**INSTRUCTIONS TO FOLLOW**:
Out of the lines below, please list those that hold the string "under".

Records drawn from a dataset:
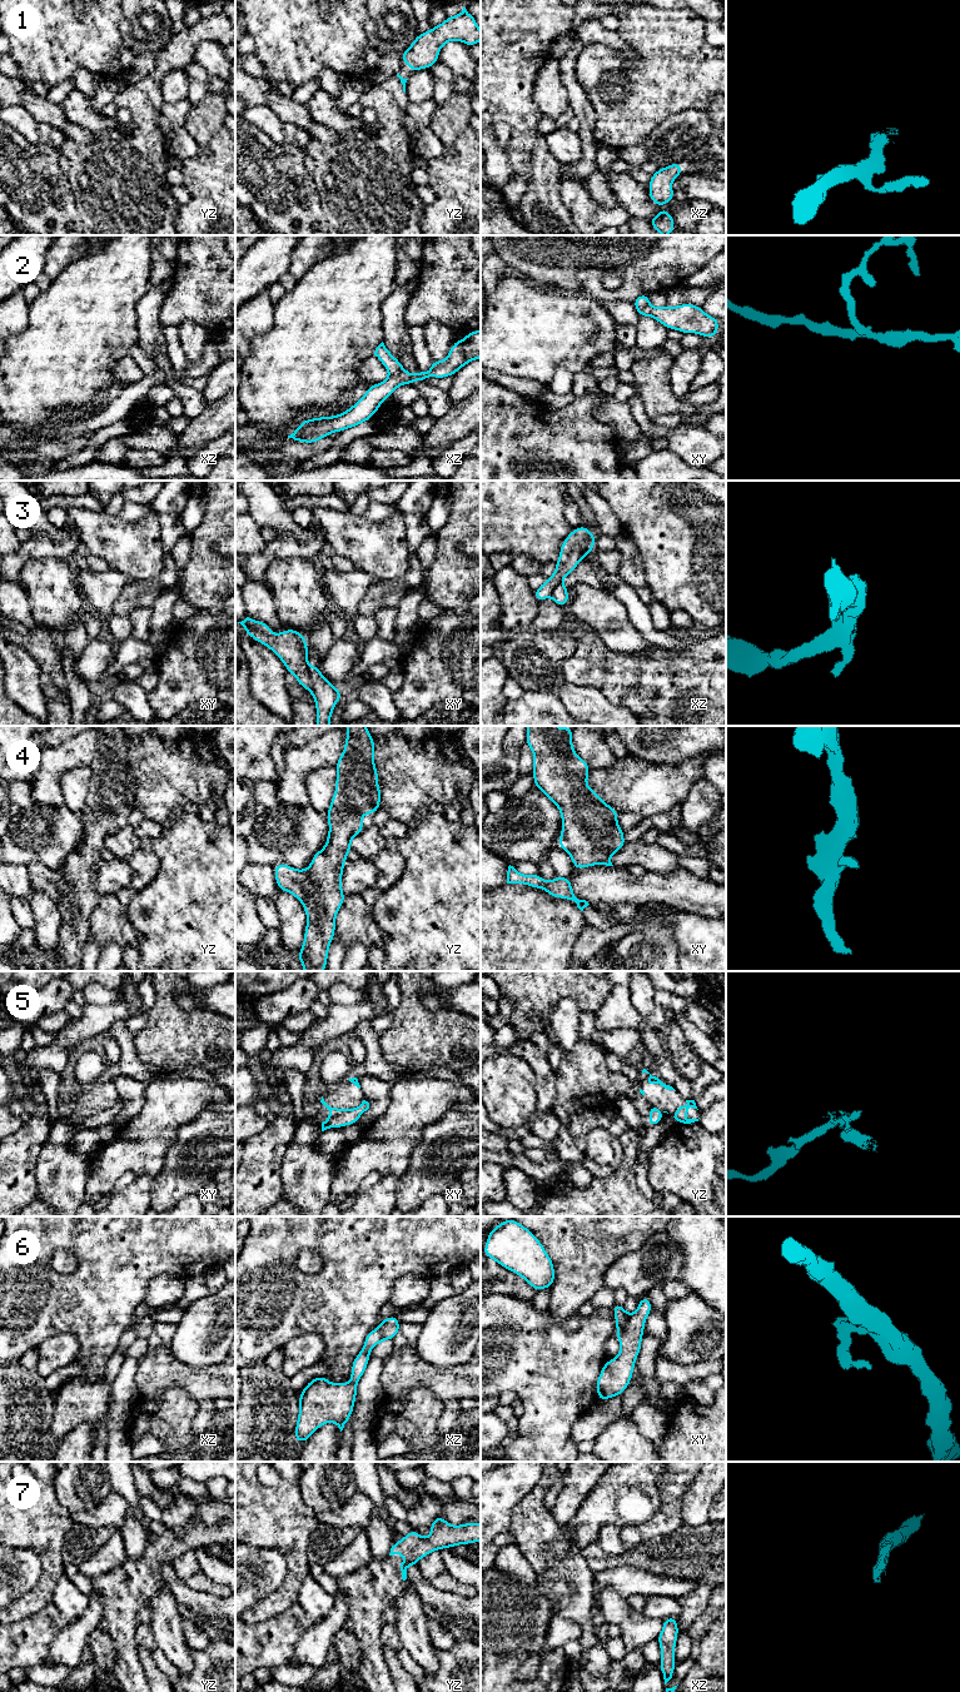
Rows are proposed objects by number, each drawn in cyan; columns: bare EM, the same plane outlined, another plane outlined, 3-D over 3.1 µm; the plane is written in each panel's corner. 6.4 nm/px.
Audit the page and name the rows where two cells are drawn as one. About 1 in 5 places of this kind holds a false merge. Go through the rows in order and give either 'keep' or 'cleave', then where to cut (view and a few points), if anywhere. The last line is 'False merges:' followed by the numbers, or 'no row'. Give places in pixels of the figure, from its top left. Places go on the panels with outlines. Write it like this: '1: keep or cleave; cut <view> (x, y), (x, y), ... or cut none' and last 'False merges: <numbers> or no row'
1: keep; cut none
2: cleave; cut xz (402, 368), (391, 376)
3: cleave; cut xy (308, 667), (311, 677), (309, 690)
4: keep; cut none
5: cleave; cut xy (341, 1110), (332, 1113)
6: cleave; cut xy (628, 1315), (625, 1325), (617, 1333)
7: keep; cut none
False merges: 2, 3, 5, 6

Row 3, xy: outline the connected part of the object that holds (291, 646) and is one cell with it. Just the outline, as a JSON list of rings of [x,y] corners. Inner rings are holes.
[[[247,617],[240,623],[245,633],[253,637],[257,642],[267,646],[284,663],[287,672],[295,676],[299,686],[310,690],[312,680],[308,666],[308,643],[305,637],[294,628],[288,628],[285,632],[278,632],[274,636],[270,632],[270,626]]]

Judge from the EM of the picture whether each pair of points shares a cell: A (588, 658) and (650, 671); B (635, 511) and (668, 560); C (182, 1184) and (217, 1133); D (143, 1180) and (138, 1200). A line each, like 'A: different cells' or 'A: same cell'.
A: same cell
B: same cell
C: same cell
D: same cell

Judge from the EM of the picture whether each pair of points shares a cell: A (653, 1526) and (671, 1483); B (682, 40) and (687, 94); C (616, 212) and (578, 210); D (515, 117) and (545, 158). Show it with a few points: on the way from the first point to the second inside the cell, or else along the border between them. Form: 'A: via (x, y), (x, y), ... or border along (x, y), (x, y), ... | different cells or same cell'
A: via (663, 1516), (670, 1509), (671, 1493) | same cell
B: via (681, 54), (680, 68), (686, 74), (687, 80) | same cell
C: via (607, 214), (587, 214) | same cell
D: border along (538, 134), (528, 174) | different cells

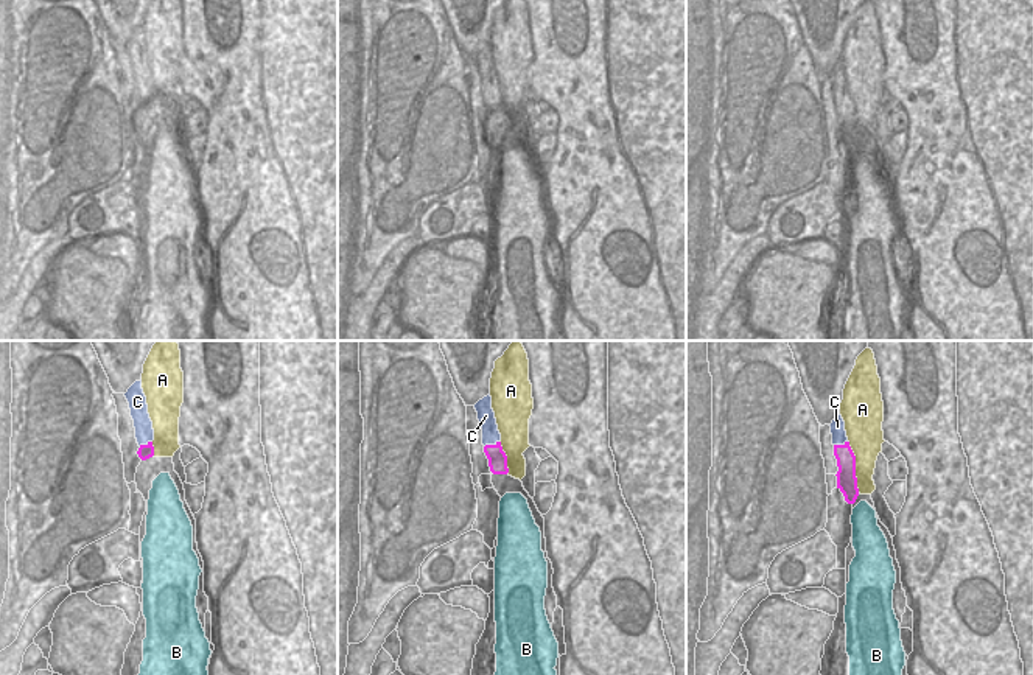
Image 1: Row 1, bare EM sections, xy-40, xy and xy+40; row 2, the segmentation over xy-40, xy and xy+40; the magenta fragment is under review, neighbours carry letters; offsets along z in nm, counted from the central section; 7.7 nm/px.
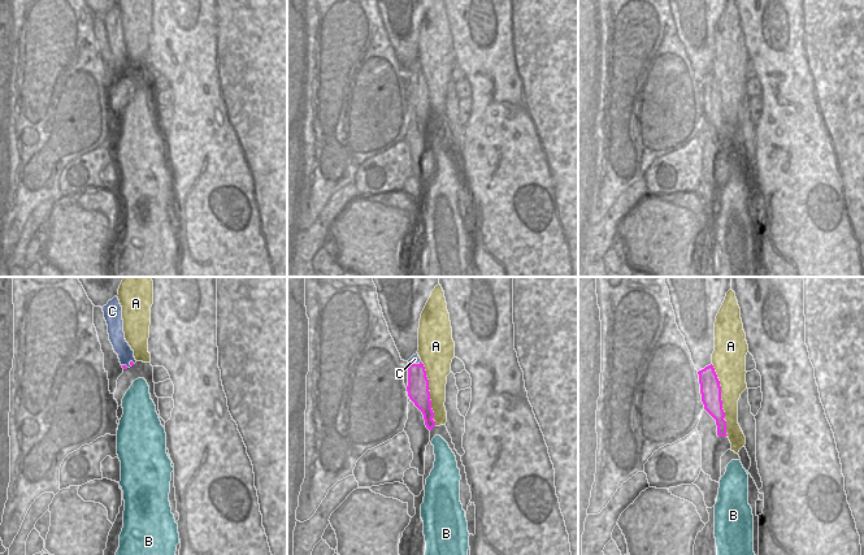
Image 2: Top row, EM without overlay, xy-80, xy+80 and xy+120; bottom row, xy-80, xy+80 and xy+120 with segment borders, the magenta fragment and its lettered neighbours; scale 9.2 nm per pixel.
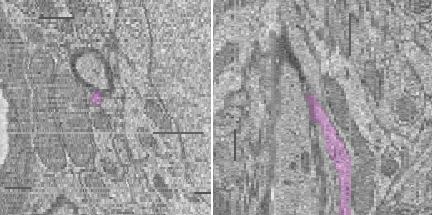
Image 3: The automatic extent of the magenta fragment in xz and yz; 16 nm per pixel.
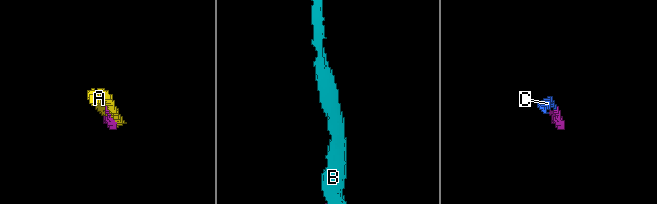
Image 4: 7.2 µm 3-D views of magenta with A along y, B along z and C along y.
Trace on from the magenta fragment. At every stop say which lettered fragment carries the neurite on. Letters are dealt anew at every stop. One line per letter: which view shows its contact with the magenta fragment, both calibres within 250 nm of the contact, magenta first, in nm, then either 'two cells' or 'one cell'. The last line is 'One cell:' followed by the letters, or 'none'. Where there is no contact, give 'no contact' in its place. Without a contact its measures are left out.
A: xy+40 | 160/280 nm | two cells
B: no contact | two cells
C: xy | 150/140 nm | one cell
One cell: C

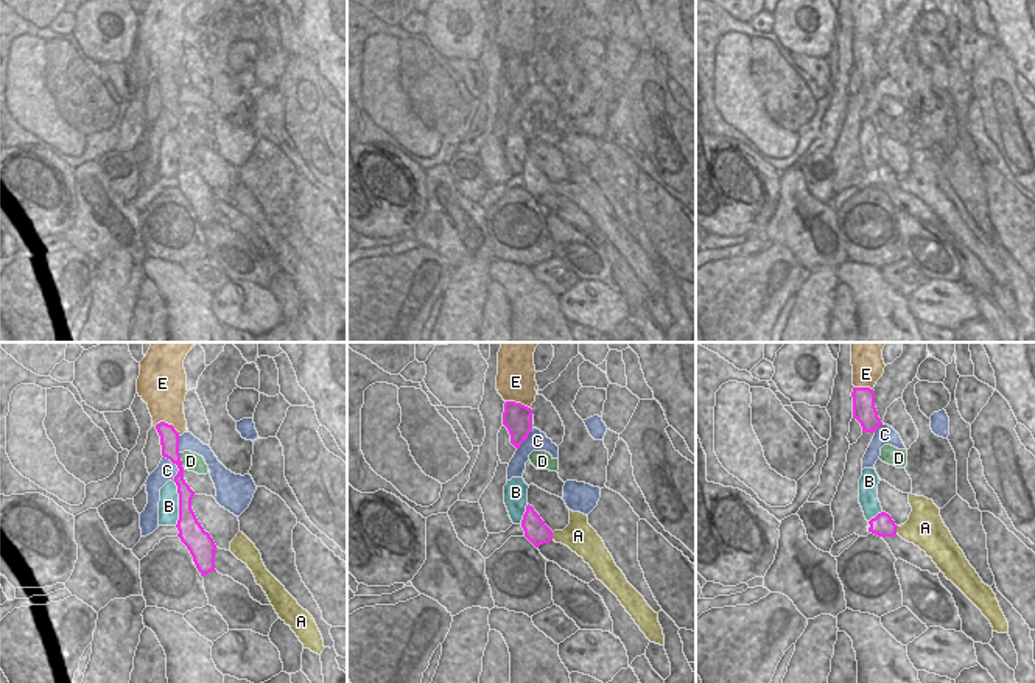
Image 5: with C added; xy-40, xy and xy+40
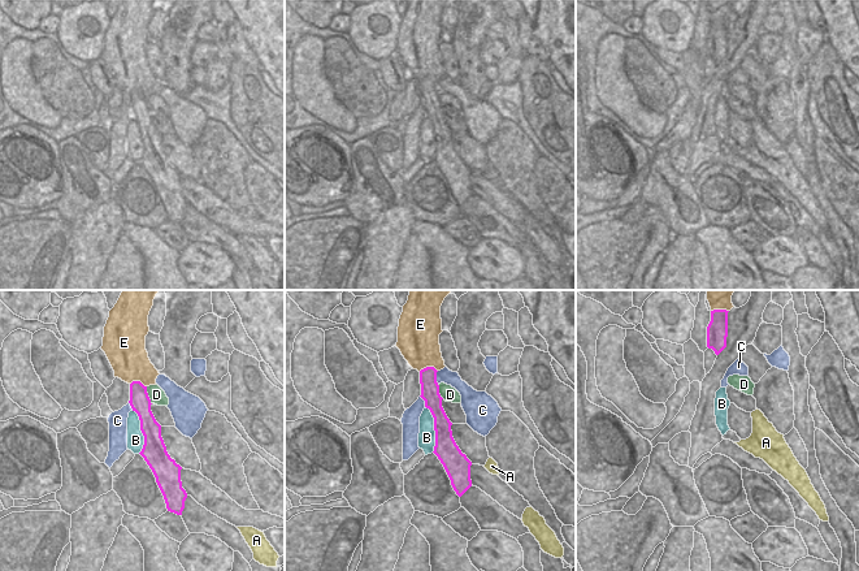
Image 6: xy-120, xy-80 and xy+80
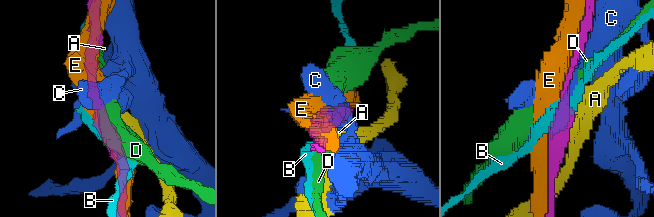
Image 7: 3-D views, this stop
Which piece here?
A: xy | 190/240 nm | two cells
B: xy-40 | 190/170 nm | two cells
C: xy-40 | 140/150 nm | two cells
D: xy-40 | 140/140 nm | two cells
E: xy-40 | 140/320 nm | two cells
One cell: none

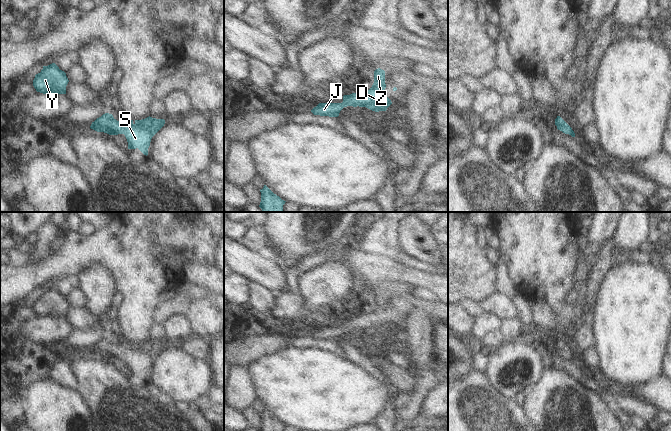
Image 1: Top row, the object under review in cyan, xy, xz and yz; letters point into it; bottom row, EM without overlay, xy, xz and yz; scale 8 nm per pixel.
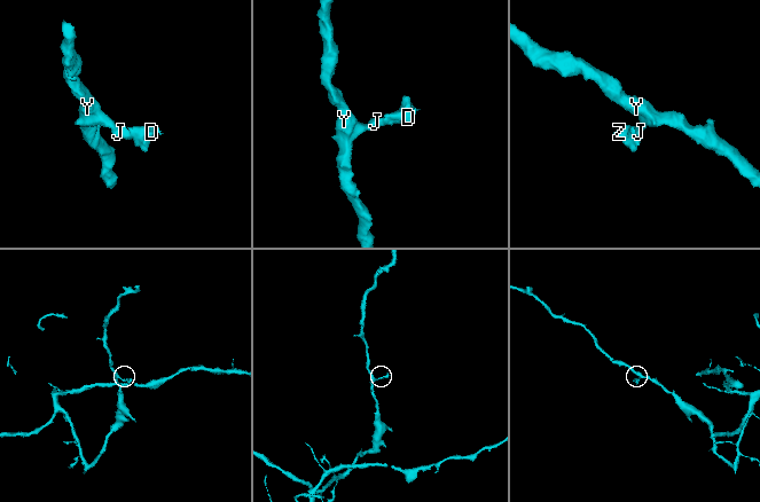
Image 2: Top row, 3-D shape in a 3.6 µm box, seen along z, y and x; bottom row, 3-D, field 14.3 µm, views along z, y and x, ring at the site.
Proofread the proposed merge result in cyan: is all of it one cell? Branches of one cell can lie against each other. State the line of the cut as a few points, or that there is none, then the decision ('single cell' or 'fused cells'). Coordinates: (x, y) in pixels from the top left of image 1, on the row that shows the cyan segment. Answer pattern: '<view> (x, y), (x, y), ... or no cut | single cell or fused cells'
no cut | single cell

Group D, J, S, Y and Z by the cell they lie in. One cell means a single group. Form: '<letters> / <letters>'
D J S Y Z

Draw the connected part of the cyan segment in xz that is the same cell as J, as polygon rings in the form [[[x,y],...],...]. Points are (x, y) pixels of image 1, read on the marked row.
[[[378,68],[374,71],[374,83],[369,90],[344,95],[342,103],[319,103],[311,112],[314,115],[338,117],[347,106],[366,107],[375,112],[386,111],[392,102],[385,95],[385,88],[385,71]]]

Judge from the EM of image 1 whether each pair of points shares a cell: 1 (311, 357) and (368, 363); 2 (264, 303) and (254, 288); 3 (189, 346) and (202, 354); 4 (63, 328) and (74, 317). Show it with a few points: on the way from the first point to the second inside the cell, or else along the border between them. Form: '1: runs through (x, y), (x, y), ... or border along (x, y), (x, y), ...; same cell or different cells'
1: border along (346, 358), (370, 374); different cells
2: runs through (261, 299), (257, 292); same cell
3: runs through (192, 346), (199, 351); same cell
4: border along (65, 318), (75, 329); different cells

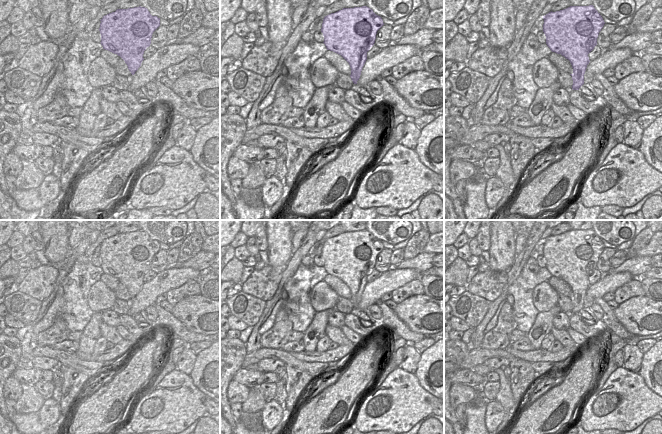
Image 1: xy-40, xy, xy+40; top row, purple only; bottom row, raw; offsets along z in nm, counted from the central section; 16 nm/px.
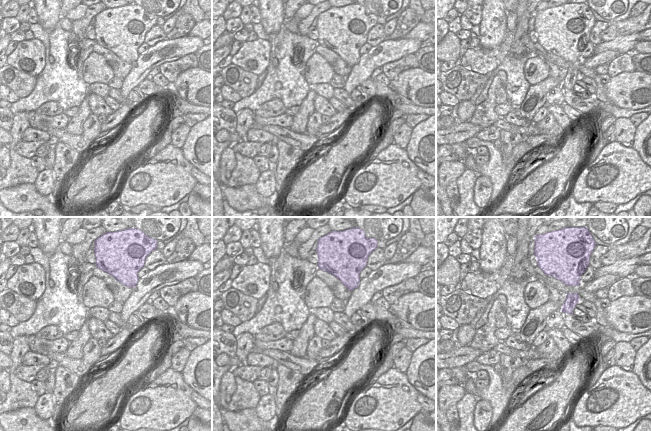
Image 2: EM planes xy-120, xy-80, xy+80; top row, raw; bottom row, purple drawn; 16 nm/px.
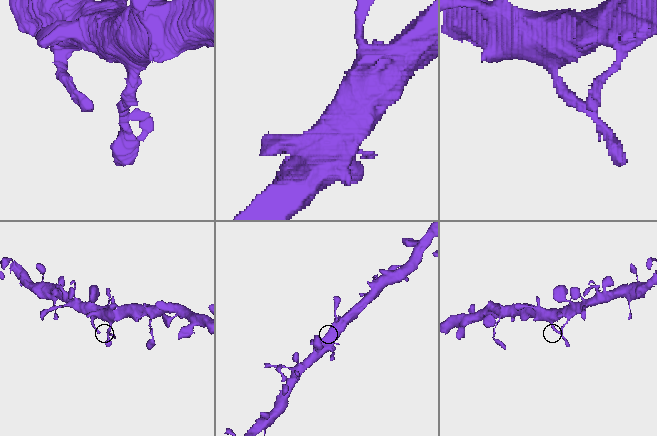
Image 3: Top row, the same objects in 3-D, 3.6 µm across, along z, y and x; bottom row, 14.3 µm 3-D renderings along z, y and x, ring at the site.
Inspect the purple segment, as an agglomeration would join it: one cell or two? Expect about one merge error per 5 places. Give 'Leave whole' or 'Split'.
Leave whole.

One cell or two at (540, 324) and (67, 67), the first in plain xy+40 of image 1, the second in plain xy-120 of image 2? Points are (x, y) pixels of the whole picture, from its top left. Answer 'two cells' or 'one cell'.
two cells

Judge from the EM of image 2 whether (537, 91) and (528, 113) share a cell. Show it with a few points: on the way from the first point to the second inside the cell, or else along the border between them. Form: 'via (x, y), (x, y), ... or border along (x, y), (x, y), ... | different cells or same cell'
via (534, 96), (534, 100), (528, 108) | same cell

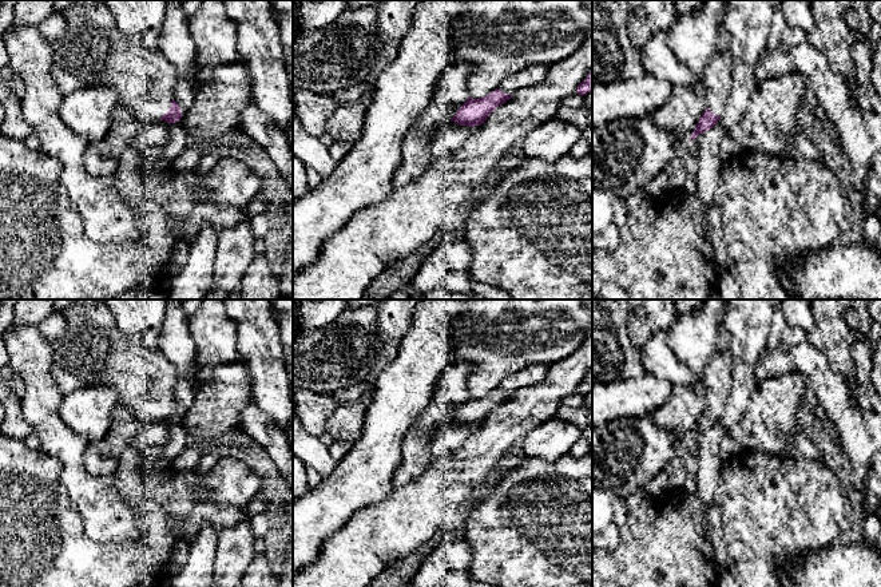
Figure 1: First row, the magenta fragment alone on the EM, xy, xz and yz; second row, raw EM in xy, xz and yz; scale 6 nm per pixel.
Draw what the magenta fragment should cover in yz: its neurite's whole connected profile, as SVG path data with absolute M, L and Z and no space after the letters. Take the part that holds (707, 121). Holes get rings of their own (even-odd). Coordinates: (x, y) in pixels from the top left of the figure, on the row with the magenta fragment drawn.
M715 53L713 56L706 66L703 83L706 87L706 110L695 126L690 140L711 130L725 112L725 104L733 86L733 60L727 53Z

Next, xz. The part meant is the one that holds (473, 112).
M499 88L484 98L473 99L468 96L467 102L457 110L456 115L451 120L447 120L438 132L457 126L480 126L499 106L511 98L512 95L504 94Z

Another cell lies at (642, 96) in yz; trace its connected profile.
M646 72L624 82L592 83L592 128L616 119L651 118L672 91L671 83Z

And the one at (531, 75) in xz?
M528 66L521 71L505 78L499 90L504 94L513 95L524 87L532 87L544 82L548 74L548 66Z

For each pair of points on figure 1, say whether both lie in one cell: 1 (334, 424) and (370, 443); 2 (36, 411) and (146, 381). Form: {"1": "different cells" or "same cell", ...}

**SOLUTION BELOW**:
Image 1: Row 1, bare EM sections, xy-40, xy and xy+40; row 2, the segmentation over xy-40, xy and xy+40; the magenta fragment is under review, neighbours carry letters; offsets along z in nm, counted from the central section; 7.7 nm/px.
Image 1: Top row, the object under review in cyan, xy, xz and yz; letters point into it; bottom row, EM without overlay, xy, xz and yz; scale 8 nm per pixel.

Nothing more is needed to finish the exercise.